_Your instructions_
The material below holds pictures, which are to be left out; copy exactly the lines from the one with "от 30 000 ₽ / месяц" through the one with "بسیار قوی‌تر نشان دهد.".

_Listed entries_
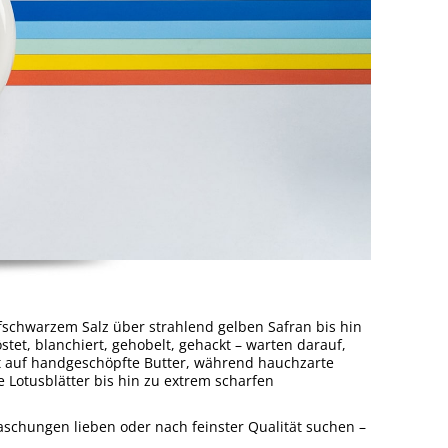
iefschwarzem Salz über strahlend gelben Safran bis hin
tet, blanchiert, gehobelt, gehackt – warten darauf,
ft auf handgeschöpfte Butter, während hauchzarte
 Lotusblätter bis hin zu extrem scharfen
aschungen lieben oder nach feinster Qualität suchen –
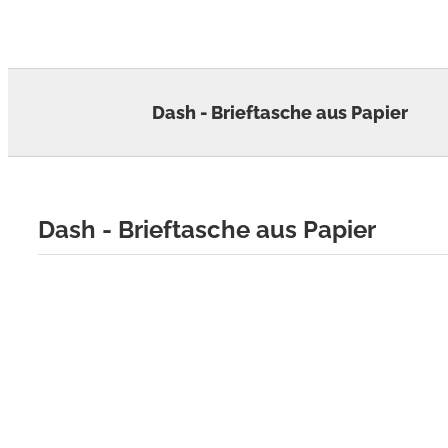
Skip
to
content
Dash - Brieftasche aus Papier
Dash - Brieftasche aus Papier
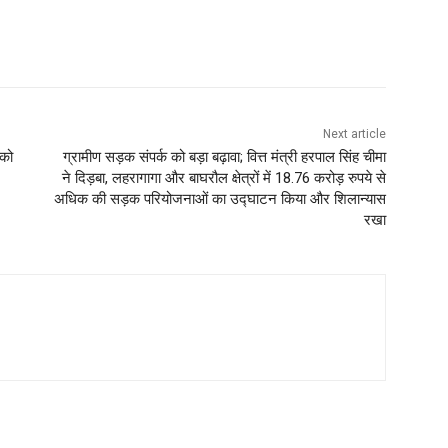
Next article
 को
ग्रामीण सड़क संपर्क को बड़ा बढ़ावा; वित्त मंत्री हरपाल सिंह चीमा
ने दिड़बा, लहरागागा और बाघरौल क्षेत्रों में 18.76 करोड़ रुपये से
अधिक की सड़क परियोजनाओं का उद्घाटन किया और शिलान्यास
रखा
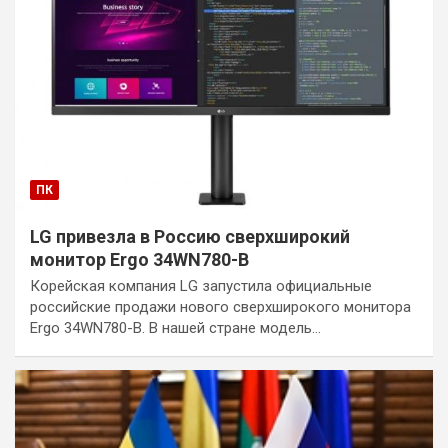
ПК
LG привезла в Россию сверхширокий
монитор Ergo 34WN780-B
Корейская компания LG запустила официальные
российские продажи нового сверхширокого монитора
Ergo 34WN780-B. В нашей стране модель…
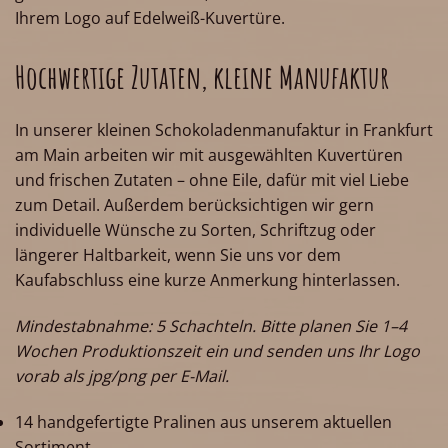
Ihrem Logo auf Edelweiß-Kuvertüre.
Hochwertige Zutaten, kleine Manufaktur
In unserer kleinen Schokoladenmanufaktur in Frankfurt
am Main arbeiten wir mit ausgewählten Kuvertüren
und frischen Zutaten – ohne Eile, dafür mit viel Liebe
zum Detail. Außerdem berücksichtigen wir gern
individuelle Wünsche zu Sorten, Schriftzug oder
längerer Haltbarkeit, wenn Sie uns vor dem
Kaufabschluss eine kurze Anmerkung hinterlassen.
Mindestabnahme: 5 Schachteln. Bitte planen Sie 1–4
Wochen Produktionszeit ein und senden uns Ihr Logo
vorab als jpg/png per E-Mail.
14 handgefertigte Pralinen aus unserem aktuellen
Sortiment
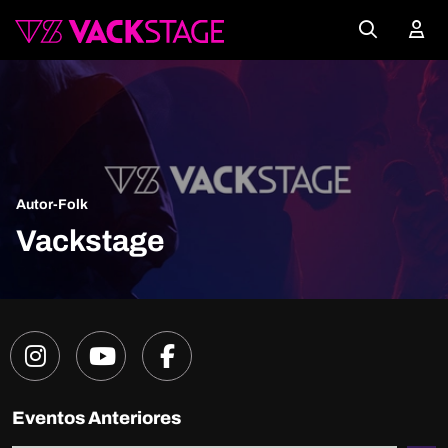
Autor-Folk
Vackstage
Eventos Anteriores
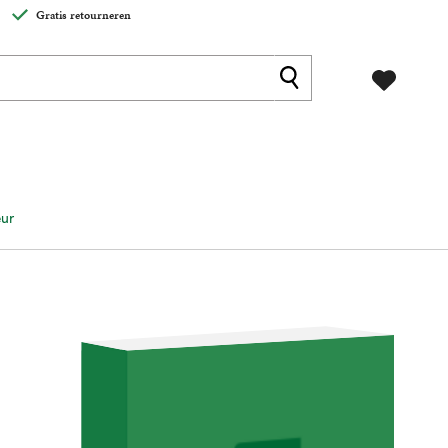
Gratis retourneren
eur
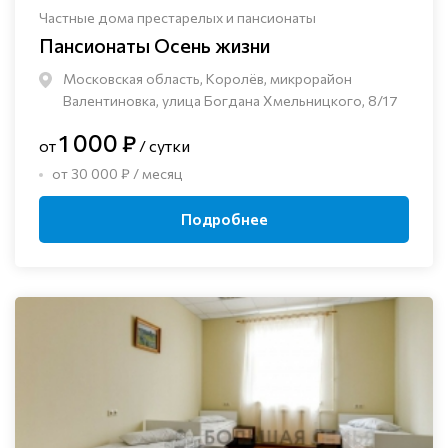
Частные дома престарелых и пансионаты
Пансионаты Осень жизни
Московская область, Королёв, микрорайон
Валентиновка, улица Богдана Хмельницкого, 8/17
1 000 ₽
от
/ сутки
от 30 000 ₽ / месяц
Подробнее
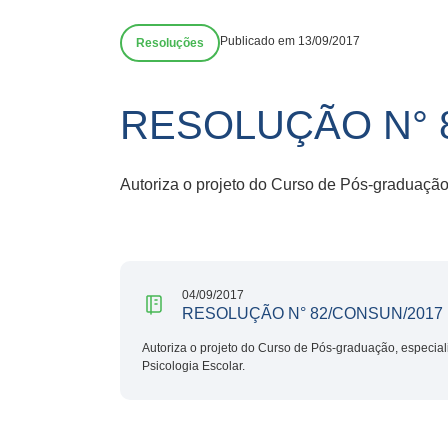
Publicado em 13/09/2017
Resoluções
RESOLUÇÃO N° 
Autoriza o projeto do Curso de Pós-graduação
04/09/2017
RESOLUÇÃO N° 82/CONSUN/2017
Autoriza o projeto do Curso de Pós-graduação, especial
Psicologia Escolar.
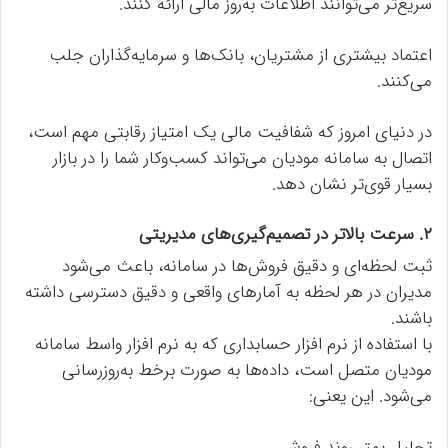
سریع‌تر می‌توانند اطلاعات به‌روز مالی ارائه کنند.
اعتماد بیشتری از مشتریان، بانک‌ها و سرمایه‌گذاران جلب
می‌کنند.
در دنیای امروز که شفافیت مالی یک امتیاز رقابتی مهم است،
اتصال به سامانه مودیان می‌تواند کسب‌وکار شما را در بازار
بسیار قوی‌تر نشان دهد.
۲. سرعت بالاتر در تصمیم‌گیری‌های مدیریتی
ثبت لحظه‌ای و دقیق فروش‌ها در سامانه، باعث می‌شود
مدیران در هر لحظه به آمارهای واقعی و دقیق دسترسی داشته
باشند.
با استفاده از نرم افزار حسابداری که به نرم افزار واسط سامانه
مودیان متصل است، داده‌ها به صورت برخط به‌روزرسانی
می‌شود. این یعنی:
تحلیل بهتر روند فروش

_Task response_
от 30 000 ₽ / месяц
Подробнее
Publicado em 13/09/2017
Resoluções
RESOLUÇÃO N° 
Autoriza o projeto do Curso de Pós-graduação
04/09/2017
RESOLUÇÃO N° 82/CONSUN/2017
Autoriza o projeto do Curso de Pós-graduação, especial
Psicologia Escolar.
سریع‌تر می‌توانند اطلاعات به‌روز مالی ارائه کنند.
اعتماد بیشتری از مشتریان، بانک‌ها و سرمایه‌گذاران جلب
می‌کنند.
در دنیای امروز که شفافیت مالی یک امتیاز رقابتی مهم است،
اتصال به سامانه مودیان می‌تواند کسب‌وکار شما را در بازار
بسیار قوی‌تر نشان دهد.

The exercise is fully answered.